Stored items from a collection
****
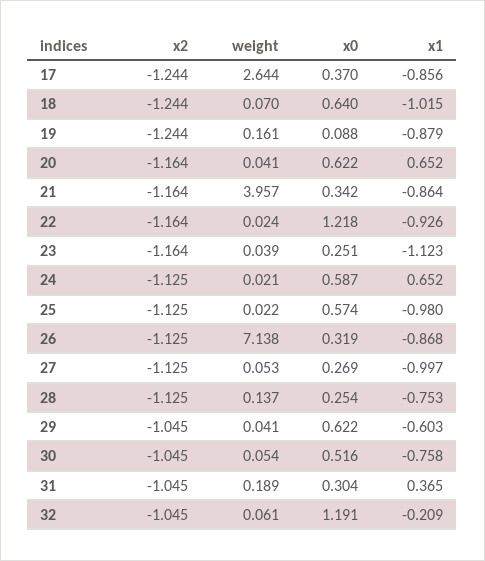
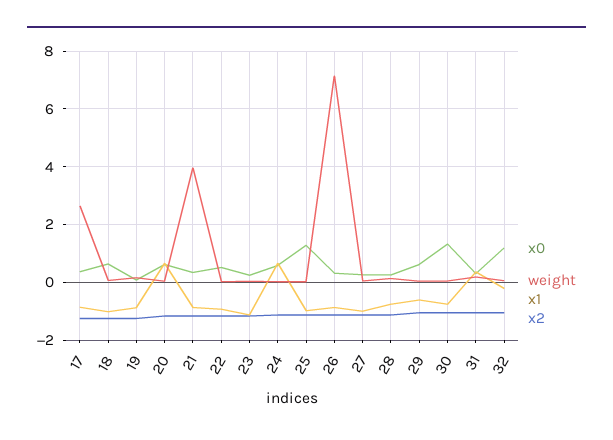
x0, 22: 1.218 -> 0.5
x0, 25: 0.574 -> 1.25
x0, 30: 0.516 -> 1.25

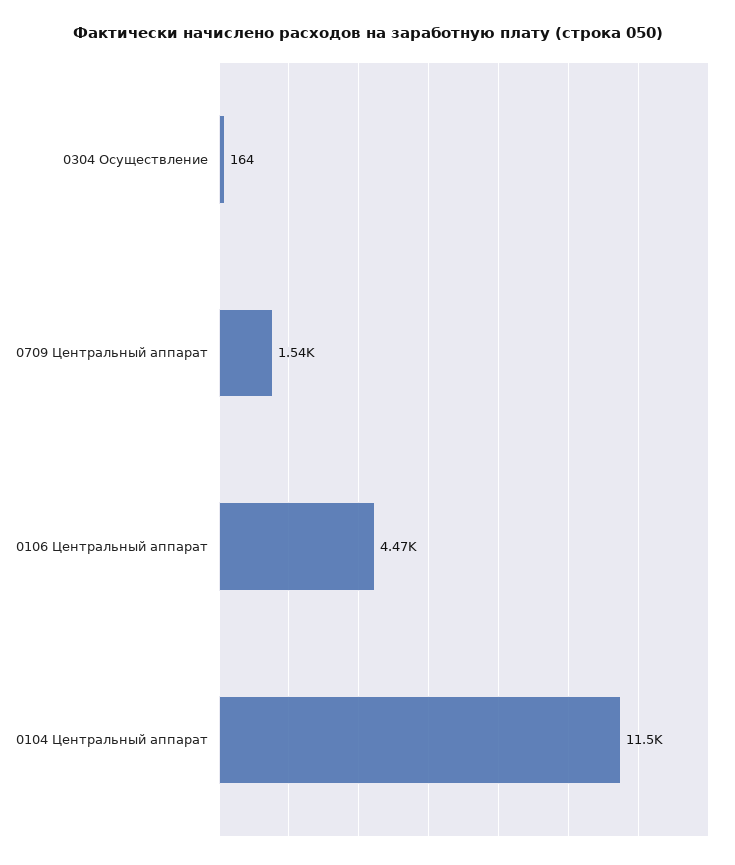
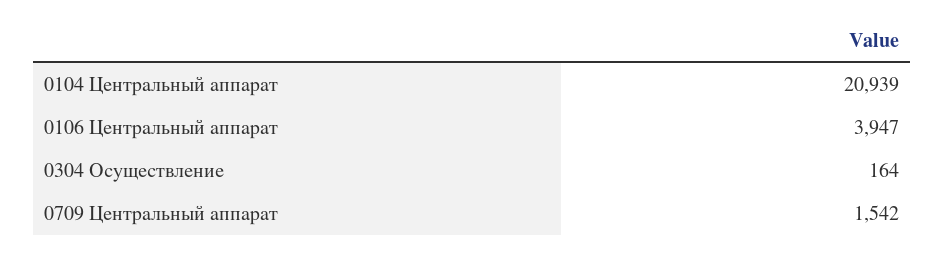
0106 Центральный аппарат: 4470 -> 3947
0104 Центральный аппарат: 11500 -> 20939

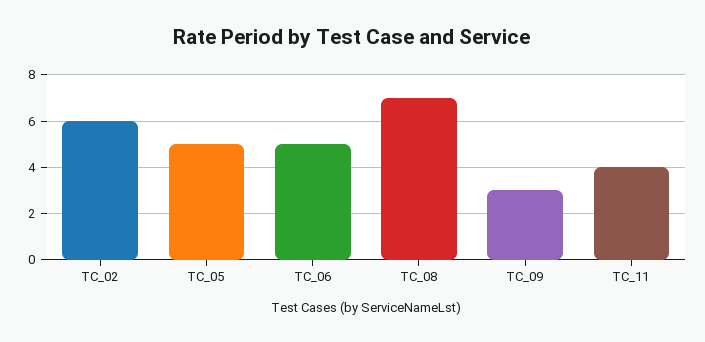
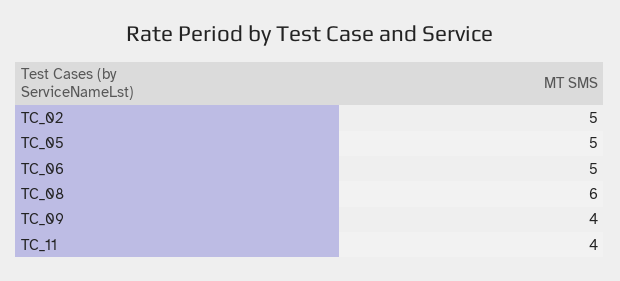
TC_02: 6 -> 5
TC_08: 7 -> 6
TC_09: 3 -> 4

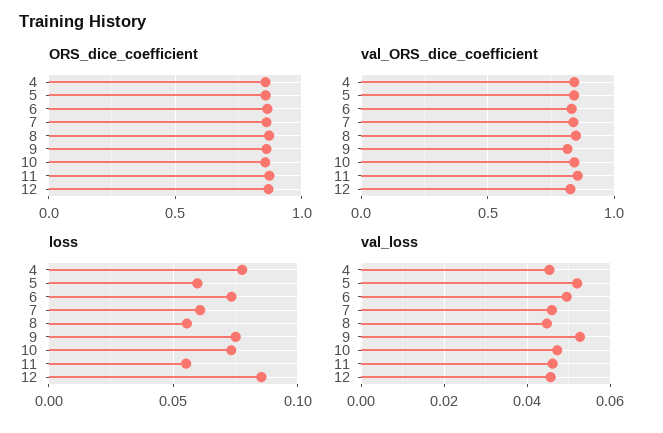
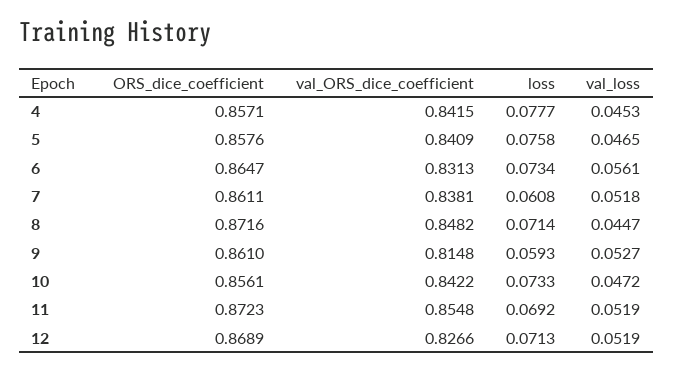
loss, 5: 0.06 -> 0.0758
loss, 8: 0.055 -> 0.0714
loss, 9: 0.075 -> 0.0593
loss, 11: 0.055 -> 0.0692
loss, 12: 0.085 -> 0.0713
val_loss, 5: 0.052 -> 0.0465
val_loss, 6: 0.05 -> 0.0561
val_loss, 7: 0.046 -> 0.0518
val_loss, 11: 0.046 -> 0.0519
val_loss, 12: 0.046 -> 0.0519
****
In the records above, find each line that mentions the string "аппарат", then copy it.

0106 Центральный аппарат: 4470 -> 3947
0104 Центральный аппарат: 11500 -> 20939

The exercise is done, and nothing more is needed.